* Work request:
These records need to be repeated exactly, every one of them.

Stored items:
★ ★ ★
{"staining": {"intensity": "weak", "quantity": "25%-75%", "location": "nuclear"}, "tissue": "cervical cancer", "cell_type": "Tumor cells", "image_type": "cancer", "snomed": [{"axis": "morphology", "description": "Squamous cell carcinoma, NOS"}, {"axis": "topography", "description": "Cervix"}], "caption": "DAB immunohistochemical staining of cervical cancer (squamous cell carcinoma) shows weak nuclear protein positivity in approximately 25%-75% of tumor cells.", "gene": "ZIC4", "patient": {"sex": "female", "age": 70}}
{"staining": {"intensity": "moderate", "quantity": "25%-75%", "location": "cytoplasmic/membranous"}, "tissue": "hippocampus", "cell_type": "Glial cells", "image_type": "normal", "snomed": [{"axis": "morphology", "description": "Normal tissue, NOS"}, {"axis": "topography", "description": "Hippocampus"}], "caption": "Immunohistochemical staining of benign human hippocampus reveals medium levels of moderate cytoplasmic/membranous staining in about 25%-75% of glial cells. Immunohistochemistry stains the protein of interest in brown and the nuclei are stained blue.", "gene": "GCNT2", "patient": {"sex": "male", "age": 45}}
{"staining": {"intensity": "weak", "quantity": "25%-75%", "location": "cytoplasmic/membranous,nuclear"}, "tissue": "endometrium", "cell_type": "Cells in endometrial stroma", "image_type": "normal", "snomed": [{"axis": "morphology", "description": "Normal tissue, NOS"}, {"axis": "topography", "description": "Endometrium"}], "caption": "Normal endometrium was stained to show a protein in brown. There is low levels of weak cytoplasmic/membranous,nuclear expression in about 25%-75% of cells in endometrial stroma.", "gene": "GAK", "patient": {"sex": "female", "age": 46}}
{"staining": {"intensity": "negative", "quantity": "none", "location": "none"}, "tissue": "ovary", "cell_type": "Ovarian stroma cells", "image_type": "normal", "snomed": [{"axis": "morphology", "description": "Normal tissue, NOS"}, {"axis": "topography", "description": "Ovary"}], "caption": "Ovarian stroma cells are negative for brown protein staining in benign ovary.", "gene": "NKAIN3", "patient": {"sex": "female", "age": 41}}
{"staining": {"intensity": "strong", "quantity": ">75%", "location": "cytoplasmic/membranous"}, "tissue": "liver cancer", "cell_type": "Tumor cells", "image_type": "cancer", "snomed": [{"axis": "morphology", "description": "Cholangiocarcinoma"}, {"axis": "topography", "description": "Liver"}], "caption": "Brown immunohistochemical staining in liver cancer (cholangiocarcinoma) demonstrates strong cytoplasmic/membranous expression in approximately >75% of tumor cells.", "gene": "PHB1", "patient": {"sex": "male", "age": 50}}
★ ★ ★
* Task result:
{"staining": {"intensity": "weak", "quantity": "25%-75%", "location": "nuclear"}, "tissue": "cervical cancer", "cell_type": "Tumor cells", "image_type": "cancer", "snomed": [{"axis": "morphology", "description": "Squamous cell carcinoma, NOS"}, {"axis": "topography", "description": "Cervix"}], "caption": "DAB immunohistochemical staining of cervical cancer (squamous cell carcinoma) shows weak nuclear protein positivity in approximately 25%-75% of tumor cells.", "gene": "ZIC4", "patient": {"sex": "female", "age": 70}}
{"staining": {"intensity": "moderate", "quantity": "25%-75%", "location": "cytoplasmic/membranous"}, "tissue": "hippocampus", "cell_type": "Glial cells", "image_type": "normal", "snomed": [{"axis": "morphology", "description": "Normal tissue, NOS"}, {"axis": "topography", "description": "Hippocampus"}], "caption": "Immunohistochemical staining of benign human hippocampus reveals medium levels of moderate cytoplasmic/membranous staining in about 25%-75% of glial cells. Immunohistochemistry stains the protein of interest in brown and the nuclei are stained blue.", "gene": "GCNT2", "patient": {"sex": "male", "age": 45}}
{"staining": {"intensity": "weak", "quantity": "25%-75%", "location": "cytoplasmic/membranous,nuclear"}, "tissue": "endometrium", "cell_type": "Cells in endometrial stroma", "image_type": "normal", "snomed": [{"axis": "morphology", "description": "Normal tissue, NOS"}, {"axis": "topography", "description": "Endometrium"}], "caption": "Normal endometrium was stained to show a protein in brown. There is low levels of weak cytoplasmic/membranous,nuclear expression in about 25%-75% of cells in endometrial stroma.", "gene": "GAK", "patient": {"sex": "female", "age": 46}}
{"staining": {"intensity": "negative", "quantity": "none", "location": "none"}, "tissue": "ovary", "cell_type": "Ovarian stroma cells", "image_type": "normal", "snomed": [{"axis": "morphology", "description": "Normal tissue, NOS"}, {"axis": "topography", "description": "Ovary"}], "caption": "Ovarian stroma cells are negative for brown protein staining in benign ovary.", "gene": "NKAIN3", "patient": {"sex": "female", "age": 41}}
{"staining": {"intensity": "strong", "quantity": ">75%", "location": "cytoplasmic/membranous"}, "tissue": "liver cancer", "cell_type": "Tumor cells", "image_type": "cancer", "snomed": [{"axis": "morphology", "description": "Cholangiocarcinoma"}, {"axis": "topography", "description": "Liver"}], "caption": "Brown immunohistochemical staining in liver cancer (cholangiocarcinoma) demonstrates strong cytoplasmic/membranous expression in approximately >75% of tumor cells.", "gene": "PHB1", "patient": {"sex": "male", "age": 50}}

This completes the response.